The CIA also urged any potential informants to use private web browsers and to delete their internet history to cover their tracks.
A Mandarin-language video posted to YouTube featuring only written instructions advised individuals to contact the CIA via its official website using trusted encrypted VPNs or the TOR network.
“Your safety and wellbeing is our foremost consideration,” it said. It asked for individuals’ names, locations, and contact details not associated with their real identities, along with information that could be of interest to the CIA, cautioning that a response was not guaranteed and could take time.
“People are trying to reach out to us from around the world and we are offering them instructions for how to do that safely,” the agency said in a statement.

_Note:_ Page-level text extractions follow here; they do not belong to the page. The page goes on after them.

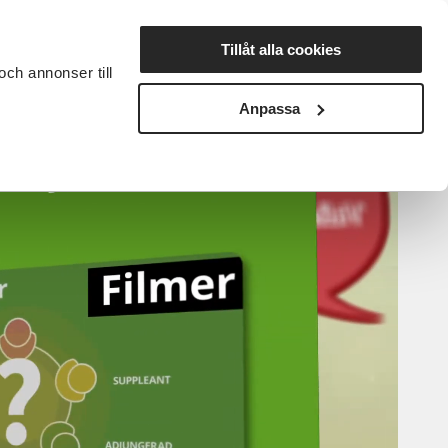
Lyssna
Tillåt alla cookies
och annonser till
rta studiecirkel
Cirkelledare
Nyheter
Avdelningar
Anpassa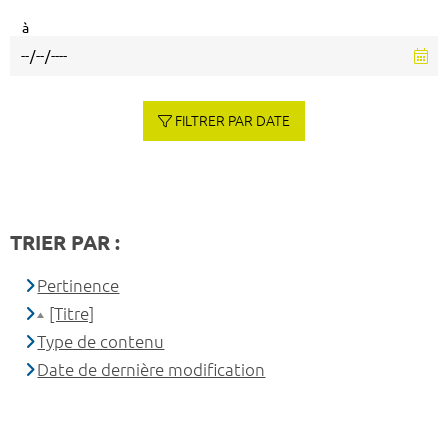
à
FILTRER PAR DATE
TRIER PAR :
Pertinence
[Titre]
Type de contenu
Date de dernière modification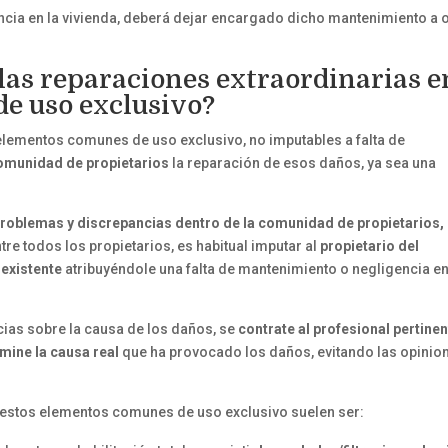
encia en la vivienda, deberá dejar encargado dicho mantenimiento a 
 las reparaciones extraordinarias e
e uso exclusivo?
lementos comunes de uso exclusivo, no imputables a falta de
omunidad de propietarios
la reparación de esos daños, ya sea una
roblemas y discrepancias dentro de la comunidad de propietarios,
tre todos los propietarios, es habitual imputar al
propietario del
 existente
atribuyéndole una falta de mantenimiento o negligencia en
ias sobre la causa de los daños, se
contrate al profesional pertine
mine la causa real
que ha provocado los daños, evitando las opinio
 estos elementos comunes de uso exclusivo suelen ser: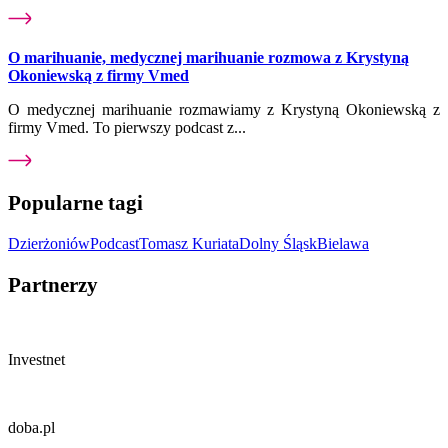
O marihuanie, medycznej marihuanie rozmowa z Krystyną
Okoniewską z firmy Vmed
O medycznej marihuanie rozmawiamy z Krystyną Okoniewską z
firmy Vmed. To pierwszy podcast z...
Popularne tagi
Dzierżoniów
Podcast
Tomasz Kuriata
Dolny Śląsk
Bielawa
Partnerzy
Investnet
doba.pl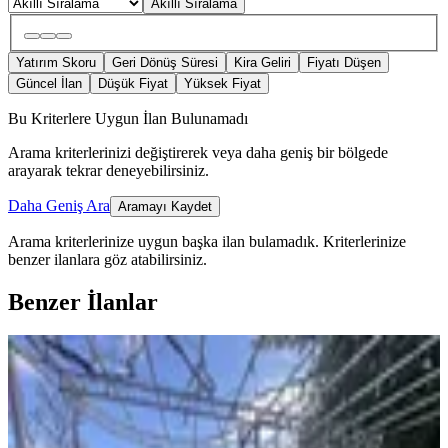
Akıllı Sıralama
Yatırım Skoru
Geri Dönüş Süresi
Kira Geliri
Fiyatı Düşen
Güncel İlan
Düşük Fiyat
Yüksek Fiyat
Bu Kriterlere Uygun İlan Bulunamadı
Arama kriterlerinizi değiştirerek veya daha geniş bir bölgede
arayarak tekrar deneyebilirsiniz.
Daha Geniş Ara
Aramayı Kaydet
Arama kriterlerinize uygun başka ilan bulamadık.
Kriterlerinize
benzer ilanlara göz atabilirsiniz.
Benzer İlanlar
MANZARALI
Yeni Rota Güvencesiyle Şehrin
Merkezinde Villa Sahibi Olun
Onikişubat, Hürriyet Mahallesi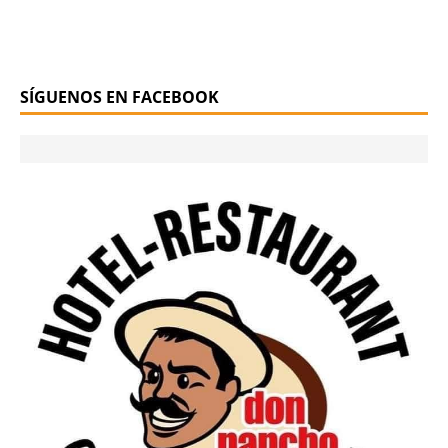
SÍGUENOS EN FACEBOOK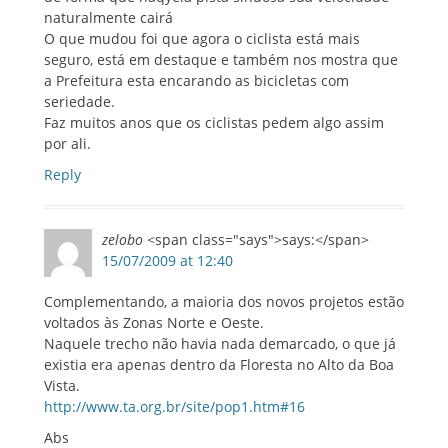
naturalmente cairá
O que mudou foi que agora o ciclista está mais
seguro, está em destaque e também nos mostra que
a Prefeitura esta encarando as bicicletas com
seriedade.
Faz muitos anos que os ciclistas pedem algo assim
por ali.
Reply
zelobo
<span class="says">says:</span>
15/07/2009 at 12:40
Complementando, a maioria dos novos projetos estão
voltados às Zonas Norte e Oeste.
Naquele trecho não havia nada demarcado, o que já
existia era apenas dentro da Floresta no Alto da Boa
Vista.
http://www.ta.org.br/site/pop1.htm#16
Abs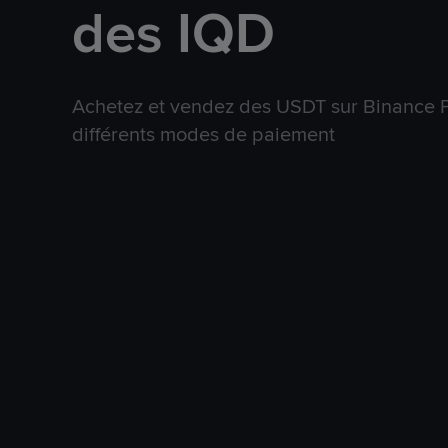
des IQD
Achetez et vendez des USDT sur Binance P
différents modes de paiement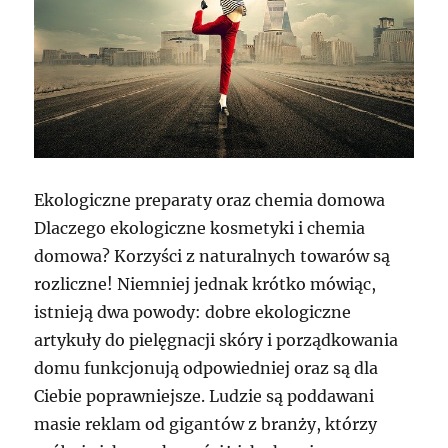
Ekologiczne preparaty oraz chemia domowa
Dlaczego ekologiczne kosmetyki i chemia
domowa? Korzyści z naturalnych towarów są
rozliczne! Niemniej jednak krótko mówiąc,
istnieją dwa powody: dobre ekologiczne
artykuły do pielęgnacji skóry i porządkowania
domu funkcjonują odpowiedniej oraz są dla
Ciebie poprawniejsze. Ludzie są poddawani
masie reklam od gigantów z branży, którzy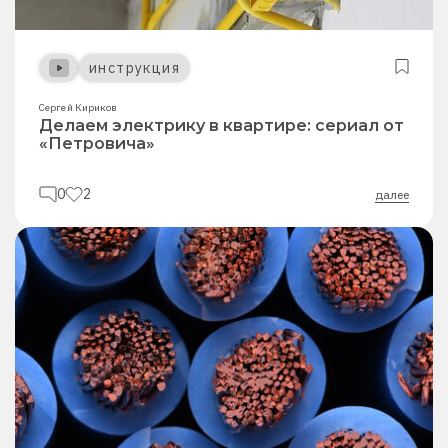
инструкция
Сергей Кириков
Делаем электрику в квартире: сериал от
«Петровича»
0
2
далее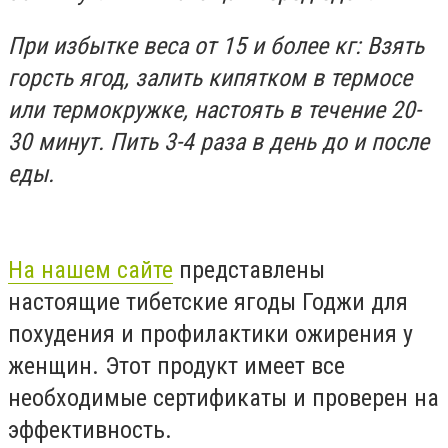
При избытке веса от 15 и более кг: Взять
горсть ягод, залить кипятком в термосе
или термокружке, настоять в течение 20-
30 минут. Пить 3-4 раза в день до и после
еды.
На нашем сайте
представлены
настоящие тибетские ягоды Годжи для
похудения и профилактики ожирения у
женщин. Этот продукт имеет все
необходимые сертификаты и проверен на
эффективность.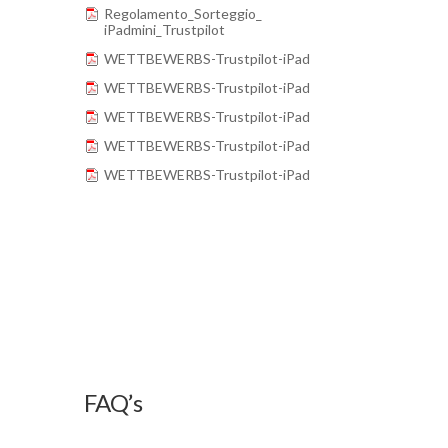
Regolamento_Sorteggio_
iPadmini_Trustpilot
WETTBEWERBS-Trustpilot-iPad
WETTBEWERBS-Trustpilot-iPad
WETTBEWERBS-Trustpilot-iPad
WETTBEWERBS-Trustpilot-iPad
WETTBEWERBS-Trustpilot-iPad
FAQ’s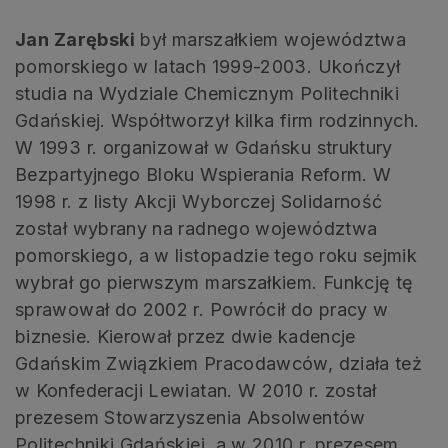
Jan Zarębski
był marszałkiem województwa
pomorskiego w latach 1999-2003. Ukończył
studia na Wydziale Chemicznym Politechniki
Gdańskiej. Współtworzył kilka firm rodzinnych.
W 1993 r. organizował w Gdańsku struktury
Bezpartyjnego Bloku Wspierania Reform. W
1998 r. z listy Akcji Wyborczej Solidarność
został wybrany na radnego województwa
pomorskiego, a w listopadzie tego roku sejmik
wybrał go pierwszym marszałkiem. Funkcję tę
sprawował do 2002 r. Powrócił do pracy w
biznesie. Kierował przez dwie kadencje
Gdańskim Związkiem Pracodawców, działa też
w Konfederacji Lewiatan. W 2010 r. został
prezesem Stowarzyszenia Absolwentów
Politechniki Gdańskiej, a w 2010 r. prezesem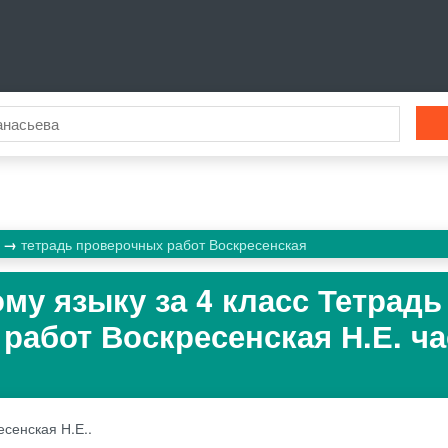
к
тетрадь проверочных работ Воскресенская
му языку за 4 класс Тетрадь
работ Воскресенская Н.Е. ча
есенская Н.Е..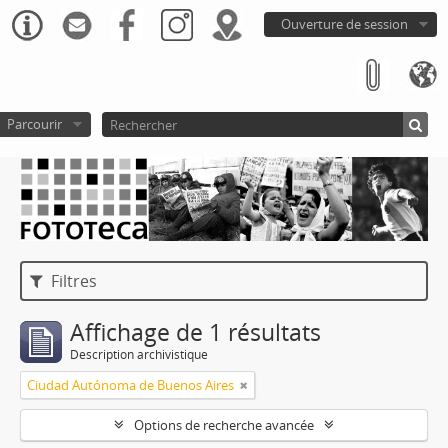
Ouverture de session
Parcourir
Filtres
Affichage de 1 résultats
Description archivistique
Ciudad Autónoma de Buenos Aires
Options de recherche avancée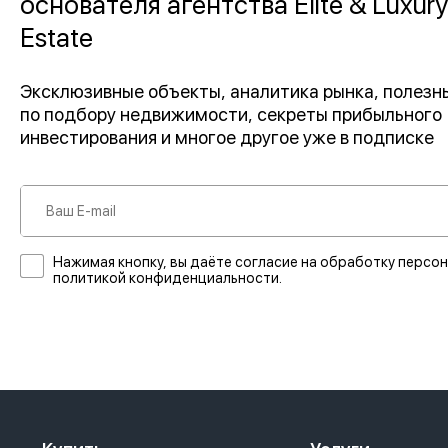
основателя агентства Elite & Luxury
Estate
Эксклюзивные объекты, аналитика рынка, полез
по подбору недвижимости, секреты прибыльного
инвестирования и многое другое уже в подписке
Нажимая кнопку, вы даёте согласие на обработку персон
политикой конфиденциальности.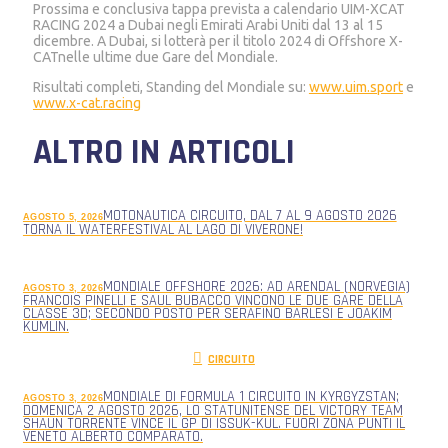
Prossima e conclusiva tappa prevista a calendario UIM-XCAT
RACING 2024 a Dubai negli Emirati Arabi Uniti dal 13 al 15
dicembre. A Dubai, si lotterà per il titolo 2024 di Offshore X-
CATnelle ultime due Gare del Mondiale.
Risultati completi, Standing del Mondiale su:
www.uim.sport
e
www.x-cat.racing
ALTRO IN ARTICOLI
MOTONAUTICA CIRCUITO, DAL 7 AL 9 AGOSTO 2026
AGOSTO 5, 2026
TORNA IL WATERFESTIVAL AL LAGO DI VIVERONE!
MONDIALE OFFSHORE 2026: AD ARENDAL (NORVEGIA)
AGOSTO 3, 2026
FRANCOIS PINELLI E SAUL BUBACCO VINCONO LE DUE GARE DELLA
CLASSE 3D; SECONDO POSTO PER SERAFINO BARLESI E JOAKIM
KUMLIN.
CIRCUITO
MONDIALE DI FORMULA 1 CIRCUITO IN KYRGYZSTAN;
AGOSTO 3, 2026
DOMENICA 2 AGOSTO 2026, LO STATUNITENSE DEL VICTORY TEAM
SHAUN TORRENTE VINCE IL GP DI ISSUK-KUL. FUORI ZONA PUNTI IL
VENETO ALBERTO COMPARATO.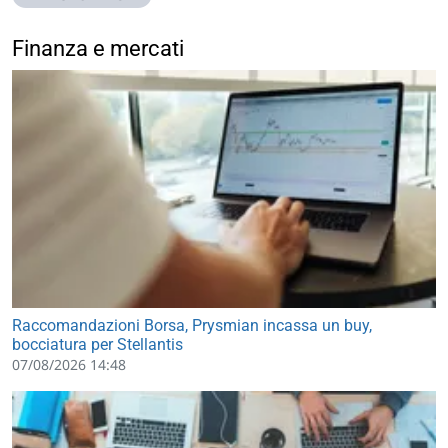
Finanza e mercati
Raccomandazioni Borsa, Prysmian incassa un buy,
bocciatura per Stellantis
07/08/2026 14:48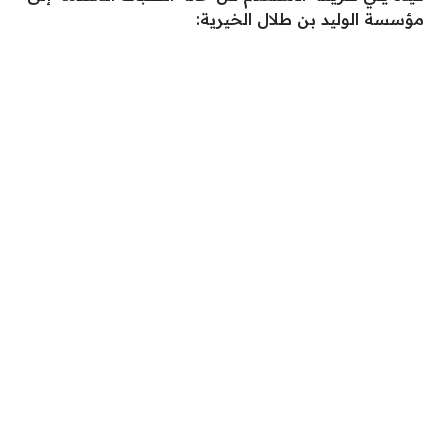
مؤسسة الوليد بن طلال الخيرية:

“There are plenty of people who have access to information and who are disaffected [with] the Xi regime in China,” CIA deputy director David Cohen told Bloomberg.
“You’ve got people inside who see what’s happening, and, for lots of different motivations, fundamentally do not like the direction that Xi [Jinping] is taking the country, and understand that there’s a path to helping their own country by working with us,” he added.
China has objected to the move, calling it an “organised and systematic” disinformation campaign against China by Washington.
Liu Pengyu, a Chinese embassy spokesperson, said: “Any attempts to drive a wedge between the Chinese people and the CCP [Chinese Communist Party] or to weaken their close bond will inevitably fail.”